Similar to those in Refs (10) and (14), the angular service establishment range for each beam is defined as

$\begin{array}{l}\left({\widehat{\theta }}_l,{\widehat{\varphi }}_l\right)=\left\{(\theta ,\varphi )|EIRP(\theta ,\varphi ,l)>EIRP(\theta ,\varphi ,m),l\ne m\right\},\\ l,m=1,2,\cdots ,c,& (6)\end{array}$

where l and m are the beam indices, and the total number of beams is denoted by c.

The service probability of the lth beam is thus defined as (10, 14).

$p(l)=\underset{{\widehat{\theta }}_l}{{\displaystyle \int }}\underset{{\widehat{\varphi }}_l}{{\displaystyle \int }}w(\theta ,\varphi )\sin \theta d\theta d\varphi .(7)$

Using the far-field beam patterns shown in Figure 2B and the UE distribution [Equation (5)], the service probabilities for the selected beams are shown in Figure 3. In Figure 3, the beam index from 1 to 34 corresponds to the beam pointing from −60 degrees to + 60 degrees.

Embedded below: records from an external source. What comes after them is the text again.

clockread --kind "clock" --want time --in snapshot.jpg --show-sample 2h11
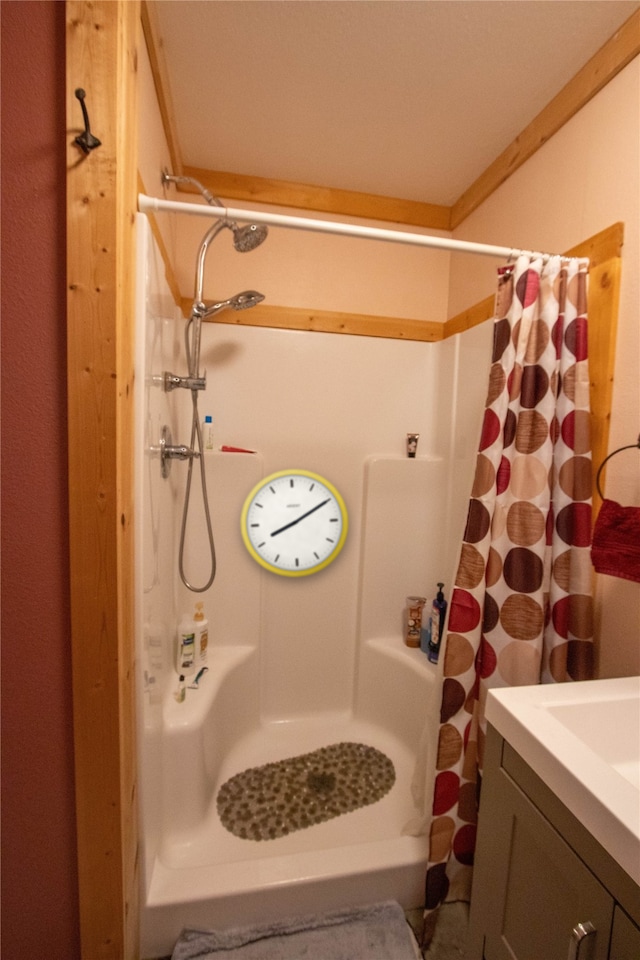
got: 8h10
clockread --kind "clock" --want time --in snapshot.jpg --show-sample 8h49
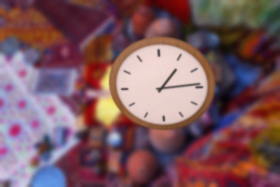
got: 1h14
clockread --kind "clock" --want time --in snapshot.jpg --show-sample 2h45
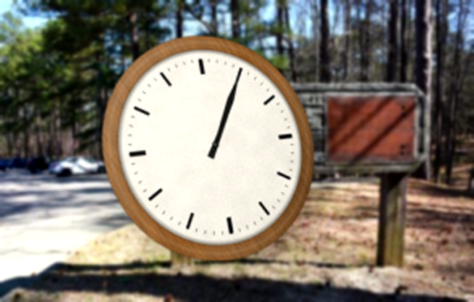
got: 1h05
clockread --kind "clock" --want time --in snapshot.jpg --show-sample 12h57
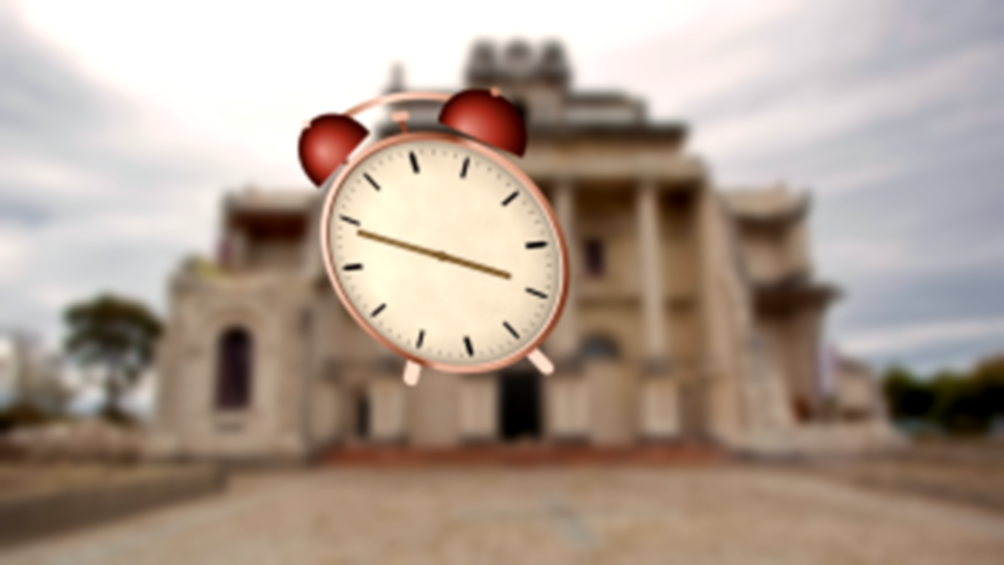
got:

Note that the p(l) values for the beam indices 17 and 18 closest to the broadside direction (see Figure 3) are slightly lower than the adjacent beams. This is because the beams are denser in the broadside direction for the used codebook (see Figure 2) and the beams closest to the broadside direction usually have narrower beamwidth.

FIGURE 3

Figure 3. Service probabilities of the selected beams.

Monte Carlo Analysis

The time-averaged EIRP and power density can be computed through the Monte Carlo method using Equation (7). Assuming that N active UEs are scheduled during the EMF averaging time, the number of UEs served by the lth beam, N_l, during the EMF averaging time is determined by the multinomial distribution,

$\begin{array}{ll}Pr\left\{N_l|N\right\}~\text{Multinom}(N,\left\{p(l)\right\}),l=1,2,\dots ,c& (8)\end{array}$

where $N=\sum _{l=1}^c{N}_l$. This is aligned with what is used in Ref (14). The energy transmitted to each UE is assumed equal, and the traffic load is assumed to be 100% (full buffer). It is well understood that a smaller N will result in larger PRF and actual maximum exposure. In this study, N = 33, 66, 100 and N = 100, 200, 300 are assumed for the ICNIRP 1998 (averaged over 2 min and 3 s) and ICNIRP 2020 (averaged over 6 min) limits, respectively. According to the network counter data from real operating networks (15–17), these chosen N values are very conservative. See Table 1 for the summary of used limits and assumptions. The detailed description of Monte Carla analysis to address the implications of the incident energy density limits can be found in the Supplementary Material. For each sample used for the Monte Carlo analysis, the time-averaged EIRP can be written as

$\begin{array}{ll}EIR{P}_{\text{av}}(\theta ,\varphi )={\displaystyle \sum _{l=1}^c}\frac{N_l}{N}EIR{P}_l(\theta ,\varphi ),& (9)\end{array}$

where EIRP_l(θ, ϕ) is the EIRP of the lth beam in direction (θ, ϕ).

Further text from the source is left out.